Blue eyes flicker up to his face. She rubs the end of her nose against his lightly. She doesn't often let it show, but there is a slow-burning, soul-deep kind of rage in her belly against Humanis First as an organization. In general she keeps it on a very tight leash, but between the nightmares cropping up suddenly in the wake of talking to Felix and this attack so close on its heels? Her reaction is visceral, her voice hard and absolutely ice cold in her rage. "Good."

Those dark eyes open again, and his lips twitch in a wry little half-smile. "Yeah, yeah, I know how you feel about them… you're right, too. Anybody who'd do something like that's not even fuckin' human. They're just…" A bump of nose to nose, "Vermin."

Elisabeth is glad they're on the same page. "They kill kids," she whispers. Some of whom she gave them — a stain on her soul that she cannot ever erase in spite of other people's assurances that it wasn't her fault.

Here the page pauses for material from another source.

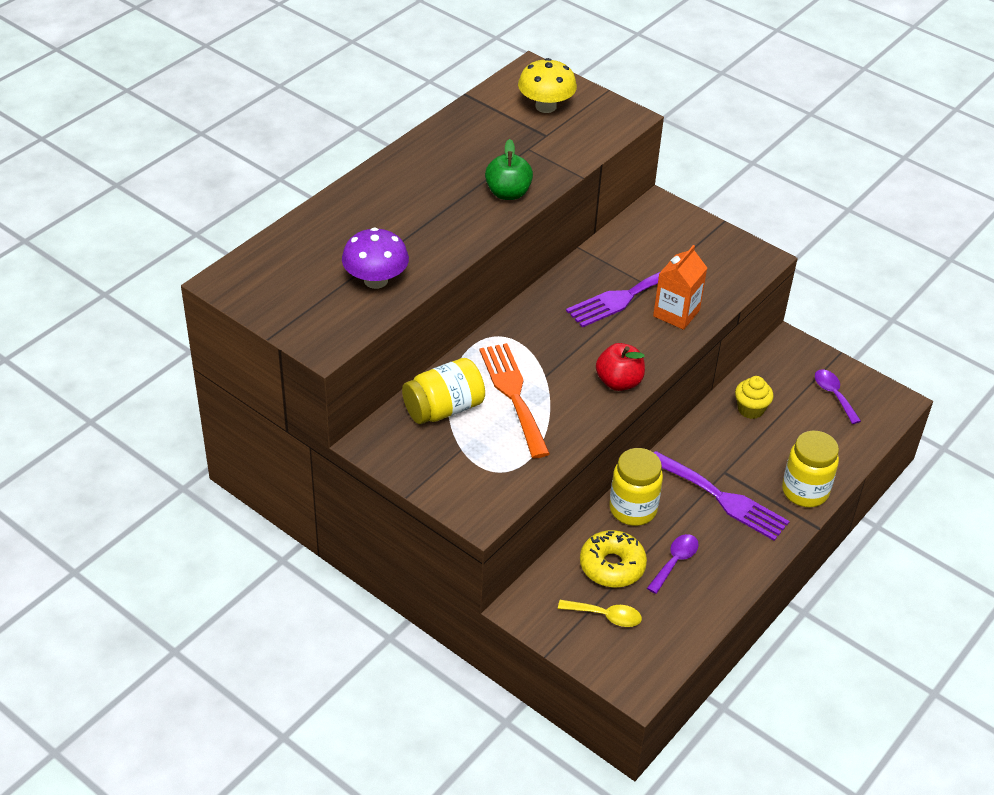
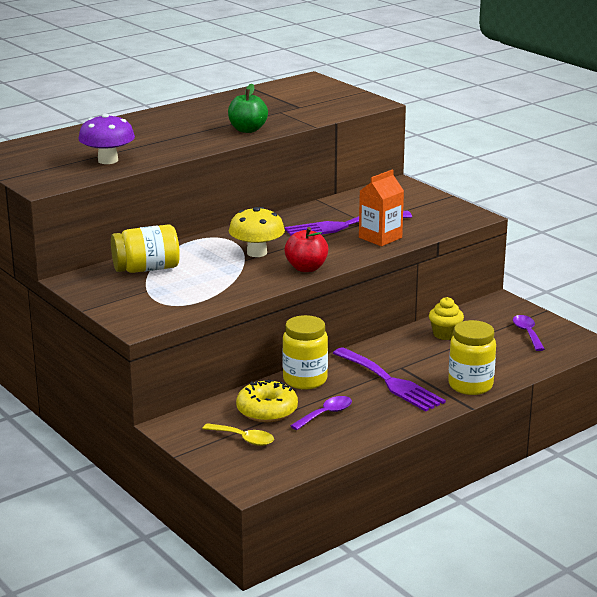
camera: 15 degrees right, 20 degrees down
orange fork [479,343,550,458] -> none
yellow mushroom [518,58,577,113] -> yellow mushroom moved to [229,207,285,257]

It makes them lower than vermin. Amoebas on fleas on vermin, maybe. The brief flash of irreverence sends a flicker — barely an instant — of something that's not rage through her gaze. Dark humor. "If you need to work off the adrenaline rush, I've got the time." Because we all know what post-combat adrenaline can do.

Cardinal's smirk widens at her latter words, and he leans down to taste her lips in a soft kiss. "Sounds like a plan," he murmurs huskily, "There's more important things to do than obsess over those fucking bastards anyway…"

Sure there are… and if Elisabeth really believed it, maybe she wouldn't be breaking glass throughout the apartment. There isn't a mirror to be seen in the place; she hasn't replaced them yet. But she returns that kiss with a heat designed to shut him up and take both of their minds off death and destruction.